Reports in some domestic media that Burma exported 3.3 million metric tons of rice in the four months of April-July this year are not credible, say industry experts.
Figures for annual exports in recent years have been in the 700,000 tons to 800,000 tons region and “nothing has happened in the Burmese rice growing sector in the last year to suggest anything like such an increase so quickly,” said a Bangkok industry insider who asked to remain anonymous.
Burma exported 3.32 million tons in the April-July period, said the Chinese state-owned news agency Xinhua quoting local reports, notably First Weekly News.
That compares with 778,000 tons for the whole of 2011.
On Aug. 9, Reuters quoted Ye Min Aung, secretary-general of the Myanmar Rice Industry Association, forecasting that Burma might export up to two million tons in 2013 and perhaps three million by 2015.
The Thai Rice Millers Association recently forecast that with a revived economy pumping in better quality seed, fertilizer and farming methods, Burma might be capable of reaching 2.5 million tons per year by 2015.
Up to now most of Burma’s rice for export has been low quality broken grain, bought by Bangladesh and African countries.
In the 1930s prior to World War II, Burma was the world’s biggest rice exporter shipping seven million tons a year.
That title has now been held by neighbor Thailand for a number of years, exporting over 10 million tons annually. However, both Vietnam and India are vying to export more, possibly causing a glut and lower prices in 2012-13.
Rangoon Power Plant Still One Year Away
Burma’s Ministry of Electric Power says proposals for a much-needed natural gas-fueled power station to provide more electricity for Rangoon have still to be finalized.
The South Korean construction firm BKB offered in June to build a 500-megawatt plant and the ministry said this would be accepted and expedited.
However, the ministry told local media this week that a firm agreement will be signed with BKB “later this year” and offered no timetable for development.
The ministry did confirm that the plant will be built in the former capital’s Tharkayta Township.
It is also not clear how the project will be financed. A plant of the reputed size should cost several hundred million dollars and take up to one year to complete.
Rangoon is desperately short of electricity and suffers long blackouts daily.
The whole of Burma has a generating capacity of no more than 2,000 megawatts and large sums of money will be needed to finance any extension of the grid system, which currently is confined mainly to the Rangoon-Mandalay corridor.
Central Burma Onshore Drilling Taps More Oil
More oil has been struck in central Burma by Singapore-based Interra Resources’ subsidiary Goldpetrol.
Interra said new drilling in the Chauk field, which is linked with the ageing Yenangyaung field dating back to the 1930s, has struck oil in its CHK 1164 development well. The strike was made at a depth of 2,281 feet.
Interra said on Aug. 6 that it had also begun new drilling in the Yenangyaung field in a bid to revive output under an Improved Petroleum Recovery Contract it has with the state-controlled Myanmar Oil and Gas Enterprise.
Interra has previously announced other oil strikes, all small, in the Yenangyaung field area.
★ ★ ★
TASK ITEM - Quote the Burma news report from "However, the ministry" up to and including "Resources’ subsidiary Goldpetrol.". The entries aren't needed for this.
★ ★ ★
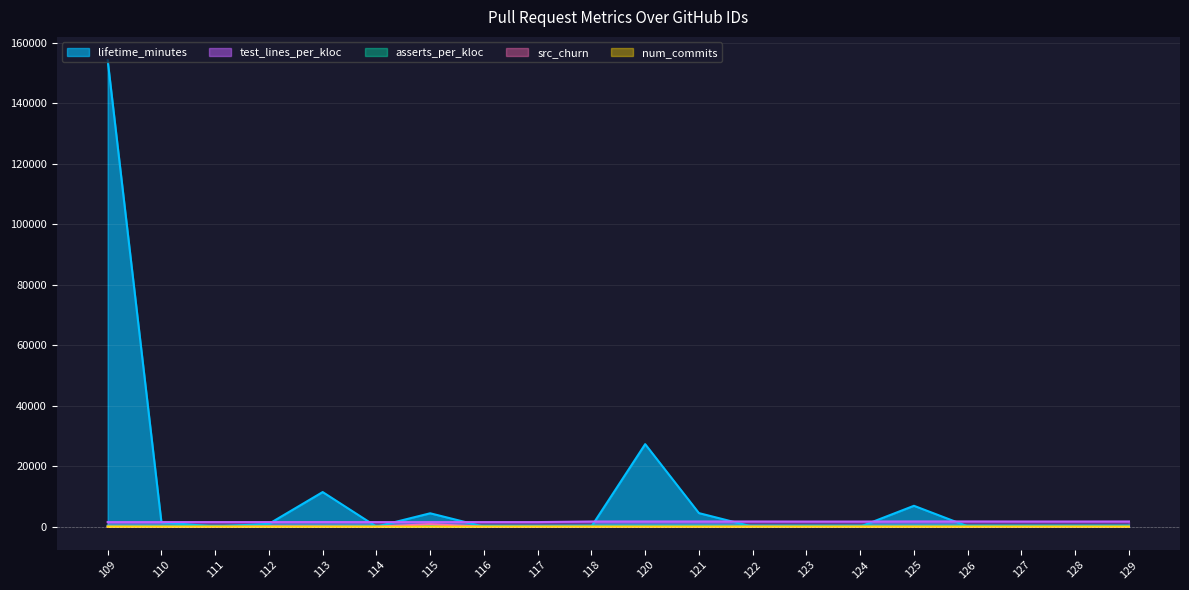

What value does the src_churn series have at 112?

127.0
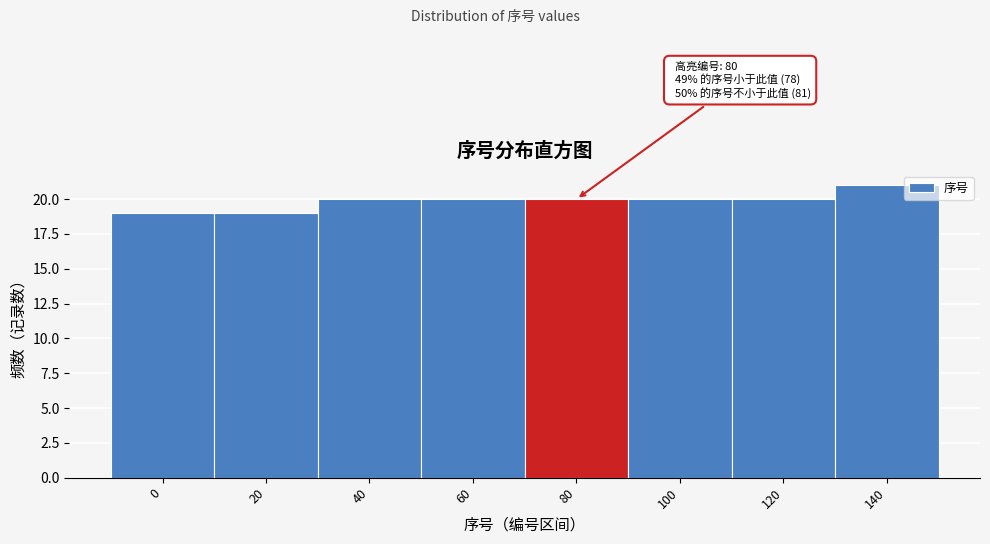

Reading left to right, transcribe all the data shown in this chart.

19	19	20	20	20	20	20	21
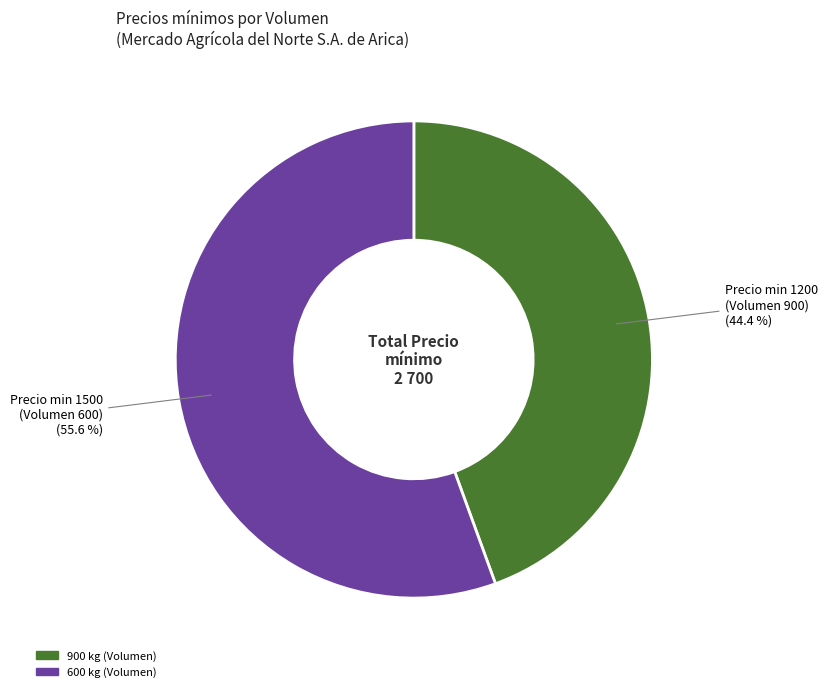

Is there any slice that represents more than half of the pie?

Yes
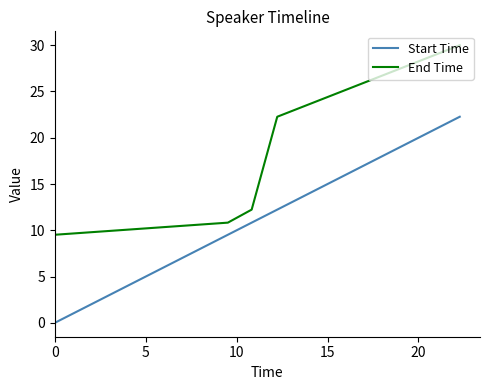

List the series in order of their peak value, highest first.

End Time, Start Time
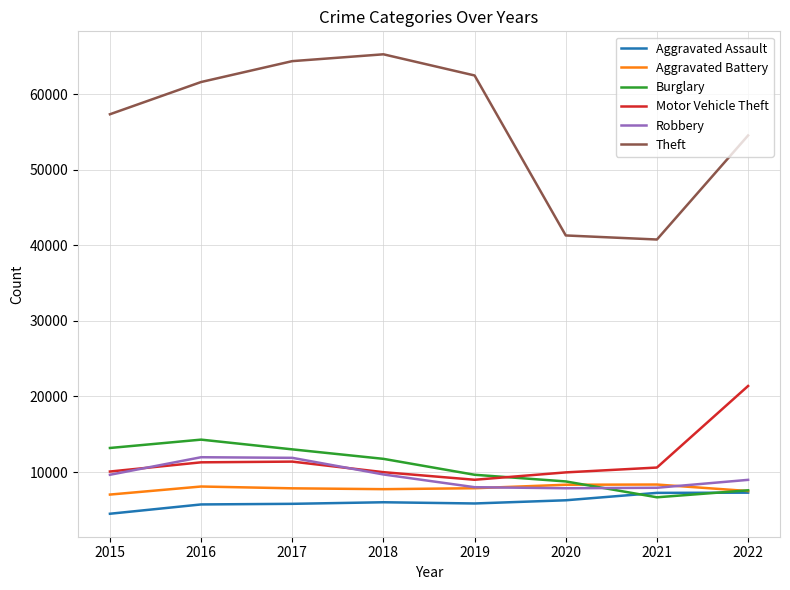

True or false: Theft and Motor Vehicle Theft cross at least once.

False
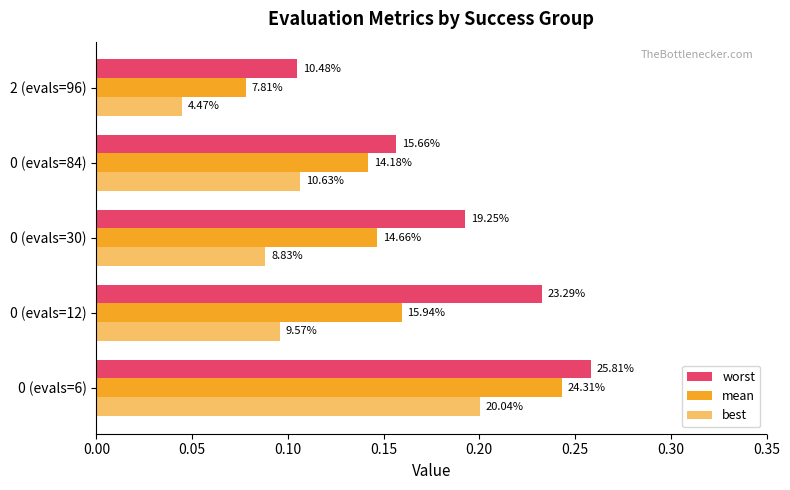

What is the greatest value displayed?

0.3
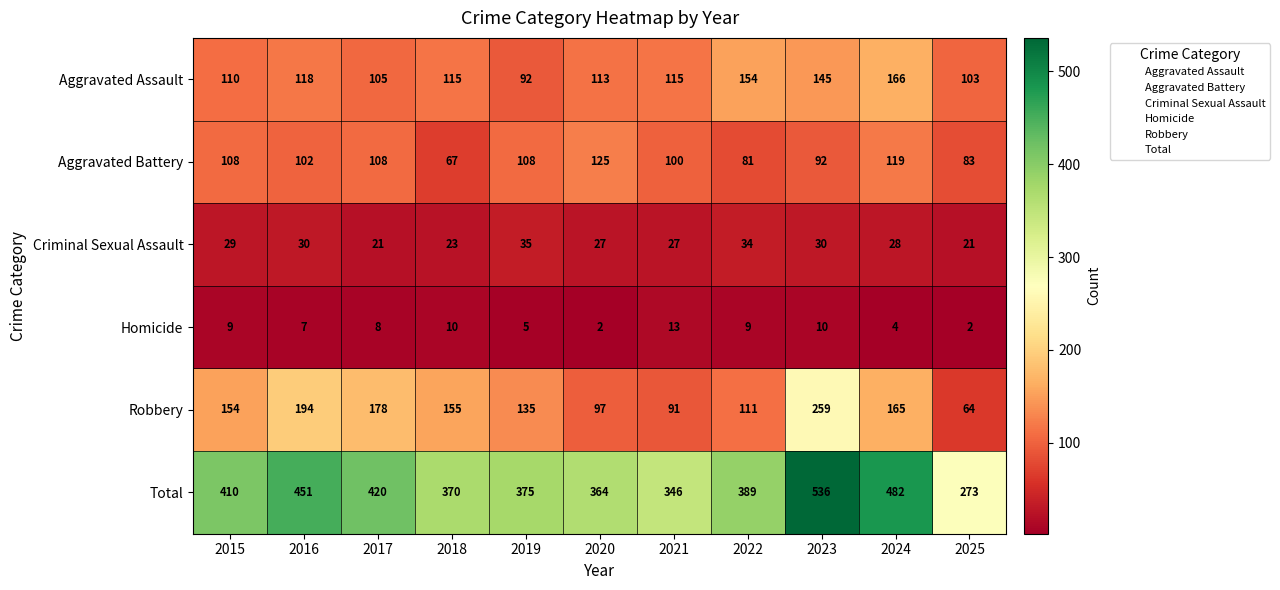

How many values in the Aggravated Assault series are below 115?

5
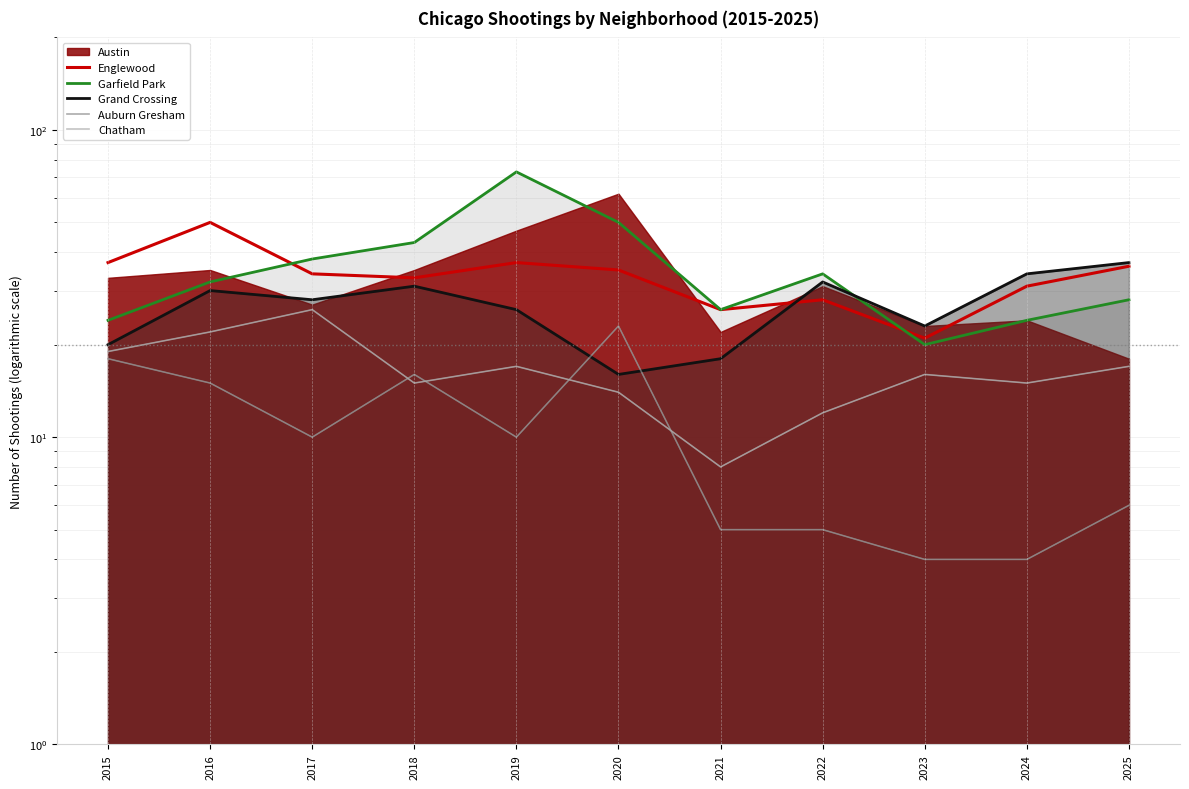

Rank the series at 2015 from highest to lowest value.

Englewood, Garfield Park, Grand Crossing, Chatham, Auburn Gresham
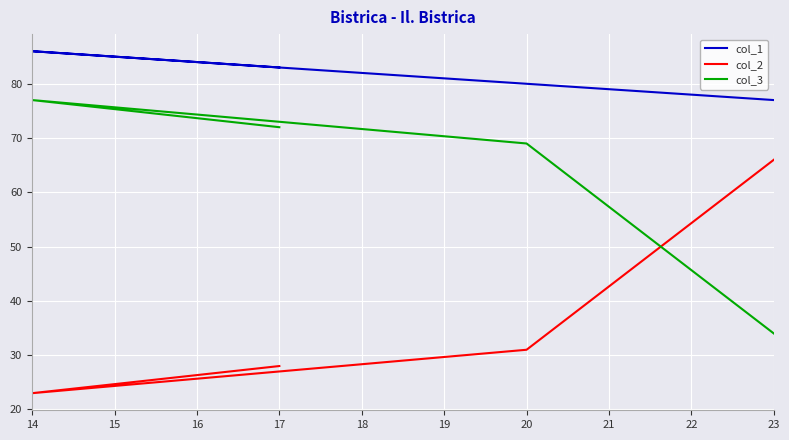

What is the average value of the col_1 series?

82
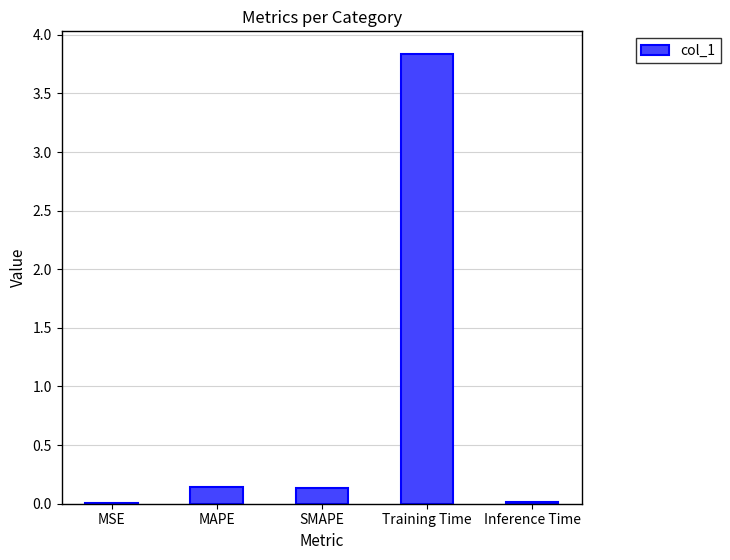

Which has a higher value, SMAPE or Training Time?

Training Time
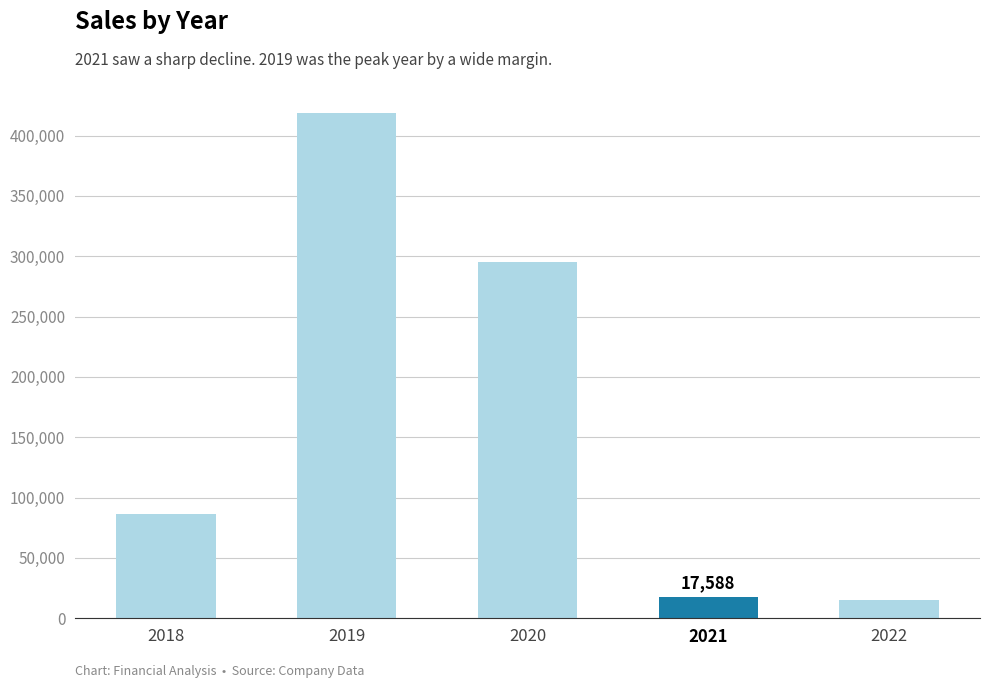

True or false: the data shows 418483 at 2019.

True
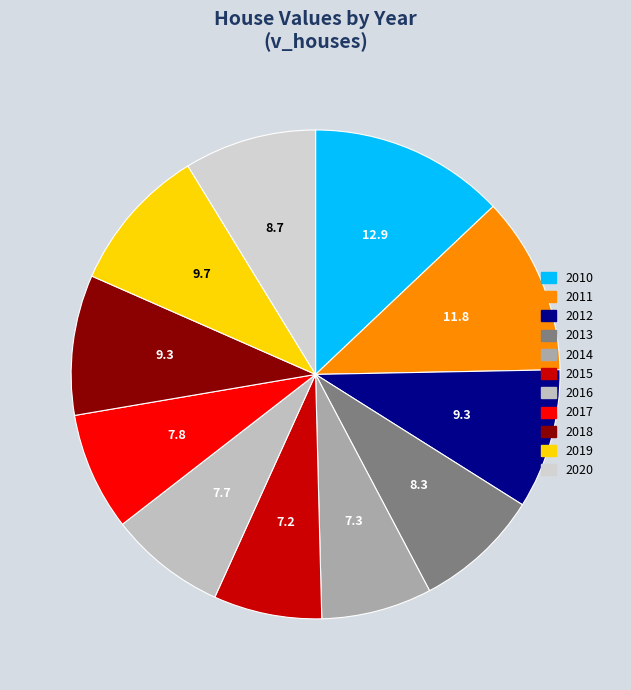

Do 2016 and 2019 together represent more than half of the pie?

No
★ ★ ★
YOUR RESPONSE -
However, the ministry told local media this week that a firm agreement will be signed with BKB “later this year” and offered no timetable for development.
The ministry did confirm that the plant will be built in the former capital’s Tharkayta Township.
It is also not clear how the project will be financed. A plant of the reputed size should cost several hundred million dollars and take up to one year to complete.
Rangoon is desperately short of electricity and suffers long blackouts daily.
The whole of Burma has a generating capacity of no more than 2,000 megawatts and large sums of money will be needed to finance any extension of the grid system, which currently is confined mainly to the Rangoon-Mandalay corridor.
Central Burma Onshore Drilling Taps More Oil
More oil has been struck in central Burma by Singapore-based Interra Resources’ subsidiary Goldpetrol.